Escalation can be uncomfortable as it is sometimes seen as by-passing people and might make subsequent working relationships difficult. But you can be empathetic and think of it like this:
Appeal to the process: "I’m sorry, but our risk process is such that I need to escalate this if not resolved, it’s nothing personal."
Share responsibility: "I know you don’t have the resources to do this, but let’s go to leadership together to make them aware of the challenges. In other groups where we’ve done this it has resulted in some additional resources being allocated."
Show curiosity: "I’m a bit surprised this isn’t getting done as it’s an already established organization strategy / priority so you and I should discuss with your leadership team to see if priorities on these have really changed."
Connect to other motivations: "We need to jointly escalate this, I’m really worried given customer concerns / market opportunity / recent other incidents / etc".
For a more expansive treatment of escalation see the previous post on the 12 Step Guide on Escalating Risk and Security Issues.
Part 3: High Reliability Organizations
Much of the necessary organization design and incentives can be achieved by adopting the practices of so-called High Reliability Organizations (HRO). While not all organizations fulfill the criteria for really becoming an HRO, I think all organizations would benefit - at least for security and resilience - from adopting many of the characteristics of an HRO, summarized:
Preoccupation with failure. HROs treat anomalies as symptoms of a problem with the system. The latent organizational weaknesses that contribute to small errors can also contribute to larger problems, so errors are reported promptly so problems can be found and fixed.

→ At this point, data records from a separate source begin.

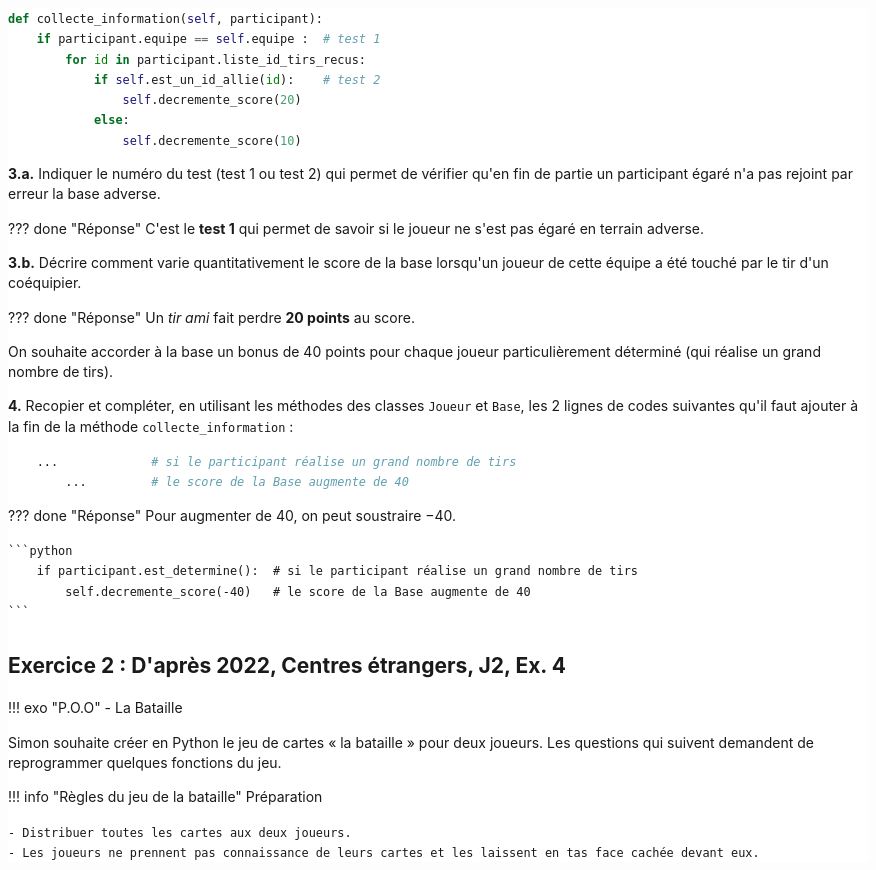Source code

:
 ```python
def collecte_information(self, participant):
    if participant.equipe == self.equipe :  # test 1
        for id in participant.liste_id_tirs_recus:
            if self.est_un_id_allie(id):    # test 2
                self.decremente_score(20)
            else:
                self.decremente_score(10)
```


**3.a.** Indiquer le numéro du test (test 1 ou test 2) qui permet de vérifier qu'en fin de partie un participant égaré n'a pas rejoint par erreur la base adverse.

??? done "Réponse"
    C'est le **test 1** qui permet de savoir si le joueur ne s'est pas égaré en terrain adverse.

**3.b.** Décrire comment varie quantitativement le score de la base lorsqu'un joueur de cette équipe a été touché par le tir d'un coéquipier.

??? done "Réponse"
    Un _tir ami_ fait perdre **20 points** au score.


On souhaite accorder à la base un bonus de 40 points pour chaque joueur
particulièrement déterminé (qui réalise un grand nombre de tirs).

**4.** Recopier et compléter, en utilisant les méthodes des classes `Joueur` et `Base`, les 2 lignes de codes suivantes qu'il faut ajouter à la fin de la méthode `collecte_information` :

```python
    ...             # si le participant réalise un grand nombre de tirs
        ...         # le score de la Base augmente de 40
```

??? done "Réponse"
    Pour augmenter de $40$, on peut soustraire $-40$.

    ```python
        if participant.est_determine():  # si le participant réalise un grand nombre de tirs
            self.decremente_score(-40)   # le score de la Base augmente de 40
    ```

##  Exercice 2 : D'après 2022, Centres étrangers, J2, Ex. 4

!!! exo "P.O.O"
    - La Bataille

Simon souhaite créer en Python le jeu de cartes « la bataille » pour deux joueurs.
Les questions qui suivent demandent de reprogrammer quelques fonctions du jeu.

!!! info "Règles du jeu de la bataille"
    Préparation

    - Distribuer toutes les cartes aux deux joueurs.
    - Les joueurs ne prennent pas connaissance de leurs cartes et les laissent en tas face cachée devant eux.
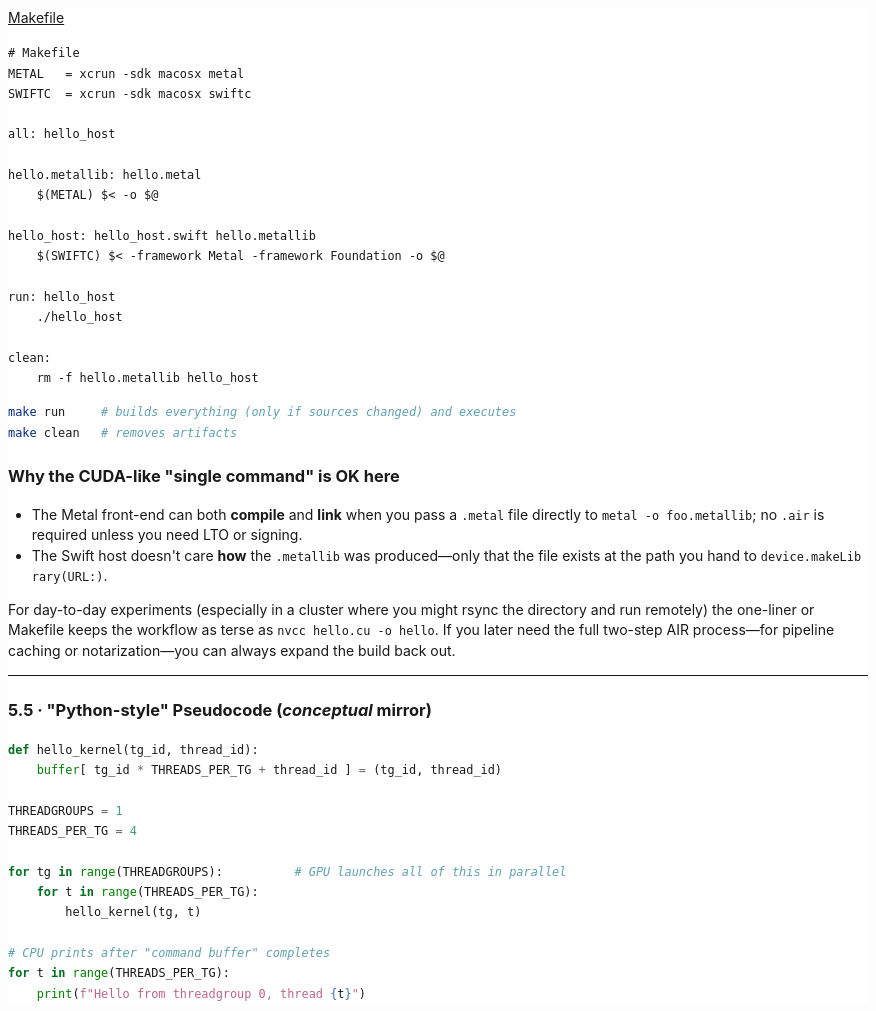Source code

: [Makefile](examples/Makefile)
```make
# Makefile
METAL   = xcrun -sdk macosx metal
SWIFTC  = xcrun -sdk macosx swiftc

all: hello_host

hello.metallib: hello.metal
	$(METAL) $< -o $@

hello_host: hello_host.swift hello.metallib
	$(SWIFTC) $< -framework Metal -framework Foundation -o $@

run: hello_host
	./hello_host

clean:
	rm -f hello.metallib hello_host
```

```bash
make run     # builds everything (only if sources changed) and executes
make clean   # removes artifacts
```

### Why the CUDA-like "single command" is OK here

* The Metal front-end can both **compile** and **link** when you pass a `.metal` file directly to `metal -o foo.metallib`; no `.air` is required unless you need LTO or signing.
* The Swift host doesn't care **how** the `.metallib` was produced—only that the file exists at the path you hand to `device.makeLibrary(URL:)`.

For day-to-day experiments (especially in a cluster where you might rsync the directory and run remotely) the one-liner or Makefile keeps the workflow as terse as `nvcc hello.cu -o hello`. If you later need the full two-step AIR process—for pipeline caching or notarization—you can always expand the build back out.

---

### 5.5 · "Python-style" Pseudocode (*conceptual* mirror)

```python
def hello_kernel(tg_id, thread_id):
    buffer[ tg_id * THREADS_PER_TG + thread_id ] = (tg_id, thread_id)

THREADGROUPS = 1
THREADS_PER_TG = 4

for tg in range(THREADGROUPS):          # GPU launches all of this in parallel
    for t in range(THREADS_PER_TG):
        hello_kernel(tg, t)

# CPU prints after "command buffer" completes
for t in range(THREADS_PER_TG):
    print(f"Hello from threadgroup 0, thread {t}")
```
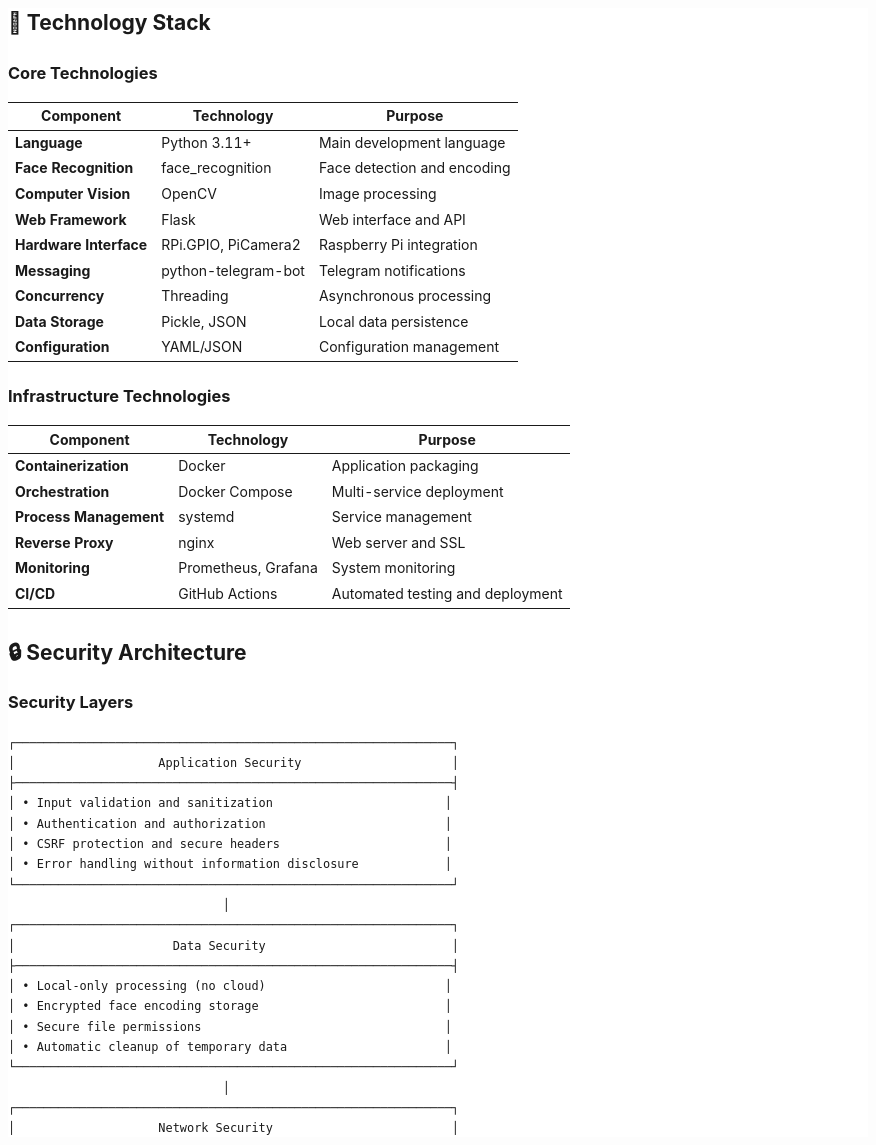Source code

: ## 🔧 Technology Stack

### Core Technologies

| Component | Technology | Purpose |
|-----------|------------|---------|
| **Language** | Python 3.11+ | Main development language |
| **Face Recognition** | face_recognition | Face detection and encoding |
| **Computer Vision** | OpenCV | Image processing |
| **Web Framework** | Flask | Web interface and API |
| **Hardware Interface** | RPi.GPIO, PiCamera2 | Raspberry Pi integration |
| **Messaging** | python-telegram-bot | Telegram notifications |
| **Concurrency** | Threading | Asynchronous processing |
| **Data Storage** | Pickle, JSON | Local data persistence |
| **Configuration** | YAML/JSON | Configuration management |

### Infrastructure Technologies

| Component | Technology | Purpose |
|-----------|------------|---------|
| **Containerization** | Docker | Application packaging |
| **Orchestration** | Docker Compose | Multi-service deployment |
| **Process Management** | systemd | Service management |
| **Reverse Proxy** | nginx | Web server and SSL |
| **Monitoring** | Prometheus, Grafana | System monitoring |
| **CI/CD** | GitHub Actions | Automated testing and deployment |

## 🔒 Security Architecture

### Security Layers

```
┌─────────────────────────────────────────────────────────────┐
│                    Application Security                     │
├─────────────────────────────────────────────────────────────┤
│ • Input validation and sanitization                        │
│ • Authentication and authorization                         │
│ • CSRF protection and secure headers                       │
│ • Error handling without information disclosure            │
└─────────────────────────────────────────────────────────────┘
                              │
┌─────────────────────────────────────────────────────────────┐
│                      Data Security                          │
├─────────────────────────────────────────────────────────────┤
│ • Local-only processing (no cloud)                         │
│ • Encrypted face encoding storage                          │
│ • Secure file permissions                                  │
│ • Automatic cleanup of temporary data                      │
└─────────────────────────────────────────────────────────────┘
                              │
┌─────────────────────────────────────────────────────────────┐
│                    Network Security                         │
```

Reluctance to simplify interpretations. HROs take deliberate steps to comprehensively understand the work environment as well as a specific situation. They are cognizant that the operating environment is very complex, so they look across system boundaries to determine the path of problems (where they started, where they may end up) and value a diversity of experience and opinions.
Sensitivity to operations. HROs are continuously sensitive to unexpected changed conditions. They monitor the systems’ safety and security barriers and controls to ensure they remain in place and operate as intended. Situational awareness is extremely important to HROs.
Commitment to resilience. HROs develop the capability to detect, contain, and recover from errors. Errors will happen, but HROs are not paralyzed by them.
Deference to expertise. HROs follow typical communication hierarchy during routine operations, but defer to the person with the expertise to solve the problem during upset conditions. During a crisis, decisions are made at the front line and authority migrates to the person who can solve the problem, regardless of their hierarchical rank.
But in simpler terms:
Be proactive. Don't wait for something to go wrong before you take action. Look for potential problems and address them before they cause an accident.
Think critically. Don't take things at face value. Question everything and look for the root cause of problems.
Be flexible. Things don't always go according to plan. Be prepared to adapt and change your plans as needed.
Communicate openly. Share information with everyone involved in the operation. This will help to prevent accidents and improve safety.
Value expertise. Listen to the people who know the most about a particular situation. They may have the best ideas for how to prevent an accident.
Bottom line: improving or sustaining security in any organization requires effort. The level of effort depends on the alignment with the organization’s incentive structure. This structure might not appear wholly rational depending on your perspective so you have to analyze it, work with it or adjust it to get it aligned with your goals.